Mary Corcoran
Professor Mary P. Corcoran is Head of the Department of Sociology, and Associate Dean of the Faculty of Social Science at Maynooth University. As a Fulbright-EPA scholar she visited the Great Hunger Institute, Quinnipiac University to undertake research on how civil society groups in partnership with municipalities act as exchange agents to promote environmental stewardship and sustainability.
What does your research / work do for citizens?
“My work was instrumental in illuminating the role of a large number of civil society groups and local champions in attempting to advance food democracy in an American city. The data I collected points to an urban citizenry that is politically motivated and actively seeks to bring about change in relation to food security and food democracy. The work provides an important point of comparison with initiatives being undertaken by groups and individuals in similar urban settings across Europe.”
What problem are you trying to solve?
“I investigated the political economy of the urban food landscape in New Haven, Connecticut focusing in particular on the challenges of achieving sustainability, food security and food democracy. In particular, three factors emerge as key in determining the political-economy of the food landscape: a strong communitarian ethos at grassroots level operationalized through nonprofit organizations, a fiscally weak municipality and a widespread recognition of the systematic inequities- both historical and contemporary- that disproportionately impact people of color. The latter see food justice as one arena where it may be possible to achieve a degree of restitution in the short-term, and progressive social change in the long-term.”
Where did you go on your Fulbright Award and why?
“I went to New Haven, Connecticut. There were two main reasons for my choice: (1) Ireland’s Great Hunger Institute at nearby Quinnipiac University has a strong scholarly and research focus on famine and food security issues. My work complemented the historical work undertaken by scholars at the Institute. (2) According to a Data Haven 2016 report New Haven “is the most representative urban area in the nation if you look at it demographically” – i.e. it is more similar to the US average than any other city in the America ( Holohan, 2016). It has also been the subject of a number of important studies on the distribution of power in US society (Robert Dahl, Who Governs? Democracy and Power in an American City 1961; D. W. Rae, City: Urbanism and its end 2003)”
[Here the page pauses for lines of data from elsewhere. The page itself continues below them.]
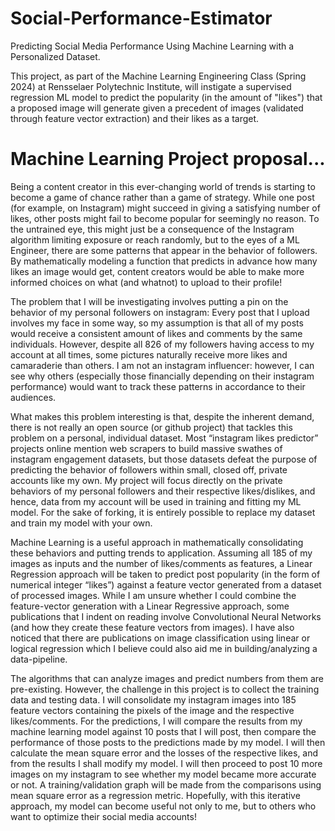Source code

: # Social-Performance-Estimator
 Predicting Social Media Performance Using Machine Learning with a Personalized Dataset.

 This project, as part of the Machine Learning Engineering Class (Spring 2024) at Rensselaer Polytechnic Institute, will instigate a supervised regression ML model to predict the popularity (in the amount of "likes") that a proposed image will generate given a precedent of images (validated through feature vector extraction) and their likes as a target. 


# Machine Learning Project proposal...
 Being a content creator in this ever-changing world of trends is starting to become a game of chance rather than a game of strategy. While one post (for example, on Instagram) might succeed in giving a satisfying number of likes, other posts might fail to become popular for seemingly no reason. To the untrained eye, this might just be a consequence of the Instagram algorithm limiting exposure or reach randomly, but to the eyes of a ML Engineer, there are some patterns that appear in the behavior of followers. By mathematically modeling a function that predicts in advance how many likes an image would get, content creators would be able to make more informed choices on what (and whatnot) to upload to their profile!

 The problem that I will be investigating involves putting a pin on the behavior of my personal followers on instagram: Every post that I upload involves my face in some way, so my assumption is that all of my posts would receive a consistent amount of likes and comments by the same individuals. However, despite all 826 of my followers having access to my account at all times, some pictures naturally receive more likes and camaraderie than others. I am not an instagram influencer: however, I can see why others (especially those financially depending on their instagram performance) would want to track these patterns in accordance to their audiences.

 What makes this problem interesting is that, despite the inherent demand, there is not really an open source (or github project) that tackles this problem on a personal, individual dataset. Most “instagram likes predictor” projects online mention web scrapers to build massive swathes of instagram engagement datasets, but those datasets defeat the purpose of predicting the behavior of followers within small, closed off, private accounts like my own. My project will focus directly on the private behaviors of my personal followers and their respective likes/dislikes, and hence, data from my account will be used in training and fitting my ML model. For the sake of forking, it is entirely possible to replace my dataset and train my model with your own. 

 Machine Learning is a useful approach in mathematically consolidating these behaviors and putting trends to application. Assuming all 185 of my images as inputs and the number of likes/comments as features, a Linear Regression approach will be taken to predict post popularity (in the form of numerical integer “likes”) against a feature vector generated from a dataset of processed images. While I am unsure whether I could combine the feature-vector generation with a Linear Regressive approach, some publications that I indent on reading involve Convolutional Neural Networks (and how they create these feature vectors from images). I have also noticed that there are publications on image classification using linear or logical regression which I believe could also aid me in building/analyzing a data-pipeline.

 The algorithms that can analyze images and predict numbers from them are pre-existing. However, the challenge in this project is to collect the training data and testing data. I will consolidate my instagram images into 185 feature vectors containing the pixels of the image and the respective likes/comments. For the predictions, I will compare the results from my machine learning model against 10 posts that I will post, then compare the performance of those posts to the predictions made by my model. I will then calculate the mean square error and the losses of the respective likes, and from the results I shall modify my model. I will then proceed to post 10 more images on my instagram to see whether my model became more accurate or not. A training/validation graph will be made from the comparisons using mean square error as a regression metric. Hopefully, with this iterative approach, my model can become useful not only to me, but to others who want to optimize their social media accounts!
What were the chief learnings from you Fulbright Award?
“It was a hugely rewarding learning experience for me. Firstly, I got to interview 28 people working on the issue of food security, broadly defined. I got to volunteer at community gardens, Yale Farm Program, a Soup Kitchen and the Witnesses to Hunger campaign. So I got a tremendous insight into the everyday reality of food hunger and efforts at its mitigation in the city of New Haven. I attended more than 16 different scholarly events including lectures, workshops and seminars mostly at Yale University during the course of the semester I was there, which were hugely intellectually stimulating. I taught a class at Quinnipiac for Professor Christine Kinealy, co-taught a M.A. seminar class at Yale with Professor Kristin Reynolds, co-taught a MA class with Professor Marion Casey at New York University, and gave a guest lecture at the Irish American Heritage Museum in Albany, NY. I also visited New York City, Washington DC and Boston.”
What are you able to do better now?
“The time and space to carry out original research was invaluable. I have primary source material, which will enable me to write a number of scholarly papers on the level and nature of food activism in the US context, something I did not know much about before my Fulbright visit.”
What have been the highlights of your Fulbright experience so far?
“My sponsor, Professor Christine Kinealy was wonderful. She organised a welcome lunch for me where I met members of the Sociology and Anthropology Departments at Quinnipiac as well as International Office staff, library staff, Dean of the Faculty of Arts and other senior officials. A number of these contacts became friends over the ensuing months. In June 2019, I was invited by Professor Kinealy to deliver a keynote lecture on my research, which was attended by more than 100 people including many of the people I had come to know in the course of the research work the previous Fall.
There were many highlights – meeting incredibly inspirational people who are wholly committed to advancing food justice and food democracy in their city; learning what a tomatillo is and what to do with it (during my volunteer period at a community garden!); getting an insight into the running of an urban soup kitchen; having the chance to become a temporary member of the Yale and Quinnipiac scholarly communities and making important contacts for the future; hearing poet Micheal O Siadhail read from his wonderful new work, The Five Quintets, at Yale and feeling very proud to be Irish; attending a dress rehearsal of Marnie at the NY Metropolitan Opera courtesy of the Fulbright culture program; developing a special bond with my Airbandb host who I hope will be visiting me shortly in Ireland (along with several other Americans I met along the way!).”